As a reminder the U.S. Department of Health & Human Services (HHS), Office for Civil Rights (OCR) has developed a checklist and a corresponding Infographic that explains the steps for a HIPAA covered entity or its business associate  to take in response to a cyber-related security incident.

In summary, healthcare organizations should take the following steps in the event of a cyber attack or similar emergency:

  • Execute response and mitigation procedures and contingency plans:
    • Immediately fix any technical or other problems to stop the incident.
    • Take steps to mitigate any impermissible disclosure of protected health information which may be done by the entity’s own information technology staff, or by an outside entity brought in to help (which would be a business associate, if it has access to protected health information for that purpose).
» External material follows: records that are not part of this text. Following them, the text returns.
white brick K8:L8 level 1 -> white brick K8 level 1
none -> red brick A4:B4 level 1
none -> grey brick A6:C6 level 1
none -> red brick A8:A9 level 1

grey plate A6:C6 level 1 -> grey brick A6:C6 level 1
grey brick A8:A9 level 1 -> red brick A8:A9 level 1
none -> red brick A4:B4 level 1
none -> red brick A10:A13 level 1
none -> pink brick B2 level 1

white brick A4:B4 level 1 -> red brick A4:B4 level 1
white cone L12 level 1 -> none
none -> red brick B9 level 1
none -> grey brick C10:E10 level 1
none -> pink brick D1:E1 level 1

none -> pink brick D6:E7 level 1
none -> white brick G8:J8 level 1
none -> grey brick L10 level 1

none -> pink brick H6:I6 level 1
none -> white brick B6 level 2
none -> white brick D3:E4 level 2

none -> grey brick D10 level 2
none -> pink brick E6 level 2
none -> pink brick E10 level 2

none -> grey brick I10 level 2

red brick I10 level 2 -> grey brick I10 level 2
  • Report the crime to other law enforcement agencies:
    • Include state or local law enforcement, the Federal Bureau of Investigation (FBI), and/or the Secret Service.
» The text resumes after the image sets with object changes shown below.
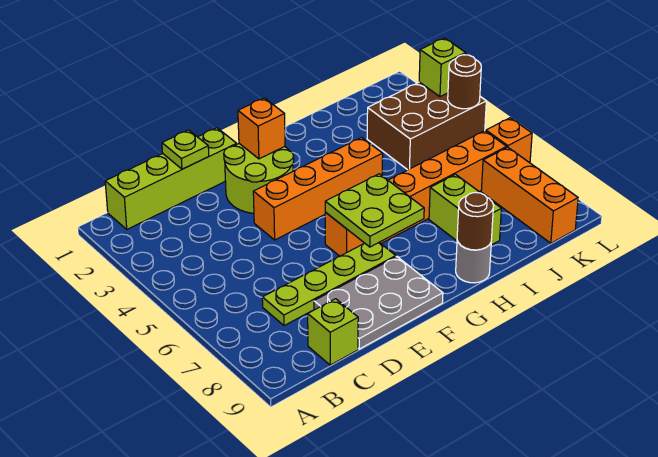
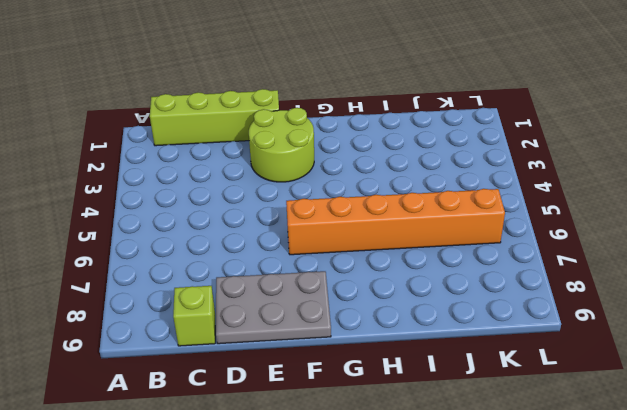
none -> lime plate C7:F7 level 1
none -> orange brick E4:H4 level 1
none -> grey round brick H9 level 1

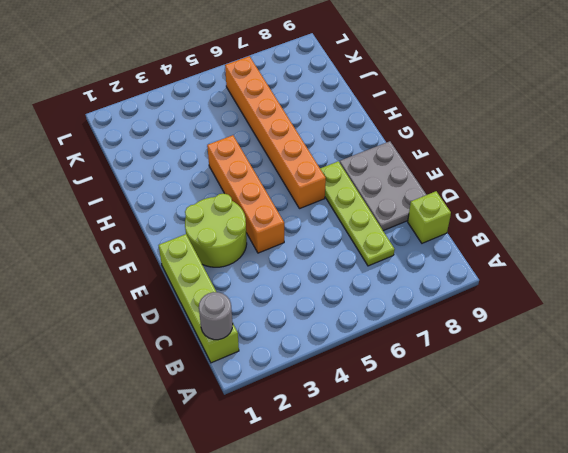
grey round brick B1 level 2 -> grey round brick H9 level 1
none -> lime brick I7:I8 level 1
none -> brown brick J3:L4 level 1
none -> orange brick K7:K9 level 1

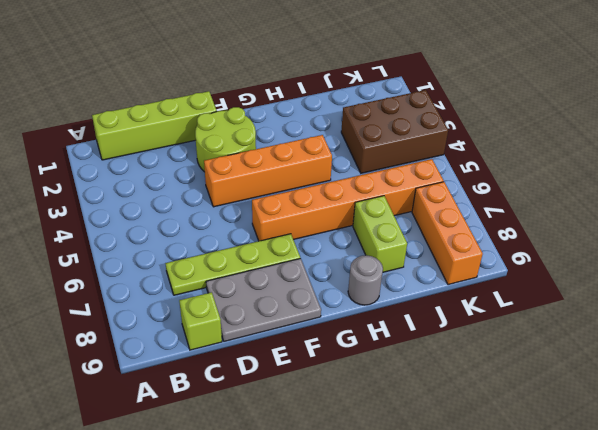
none -> orange brick L6 level 1
none -> lime plate D1 level 2
none -> orange brick F2 level 2

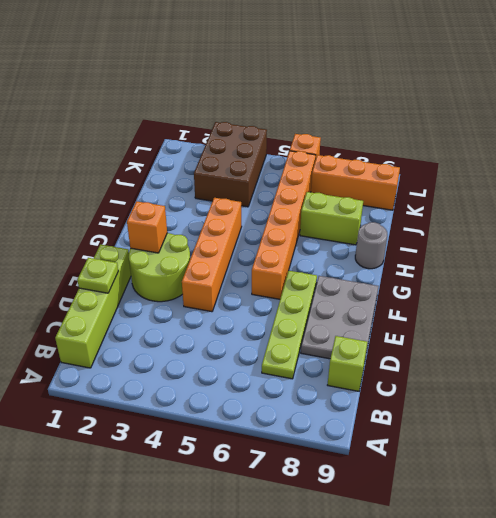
none -> lime plate F6:G7 level 2
none -> brown round brick H9 level 2
none -> lime brick L3 level 2

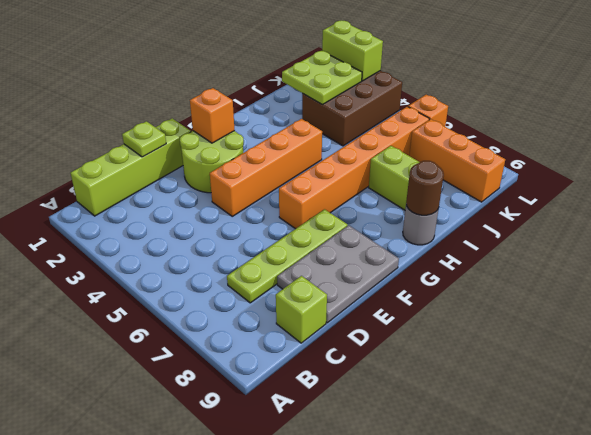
lime plate J2:K3 level 2 -> lime plate F6:G7 level 2
lime brick L2:L3 level 2 -> lime brick L3 level 2
none -> brown round brick L4 level 2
    • These reports should not include protected health information, unless otherwise permitted by the HIPAA Privacy Rule.
      • Note: If a law enforcement official tells the entity that any potential breach report would impede a criminal investigation or harm national security, the entity must delay reporting a breach for the time the law enforcement official requests in writing, or for 30 days, if the request is made orally.
    • Report all cyber threat indicators to the appropriate federal and information-sharing and analysis organizations (ISAOs):
      • Including the Department of Homeland Security, the HHS Assistant Secretary for Preparedness and Response, and private-sector cyber-threat ISAOs.
      • Such reports should not include protected health information.
    • Report the breach to the Office of Civil Rights (OCR) as soon as possible, but no later than 60 days after the discovery of a breach affecting 500 or more individuals:
      • Affected individuals and the media must also be notified unless a law enforcement official has requested a delay in the reporting.
      • OCR presumes all cyber-related security incidents where protected health information was accessed, acquired, used, or disclosed are reportable breaches unless the information was encrypted by the entity at the time of the incident or the entity determines, through a written risk assessment, that there was a low probability that the information was compromised during the breach.
      • An entity that discovers a breach affecting fewer than 500 individuals has an obligation to notify:
        • Individuals without unreasonable delay, but no later than 60 days after discovery
        • OCR within 60 days after the end of the calendar year in which the breach was discovered.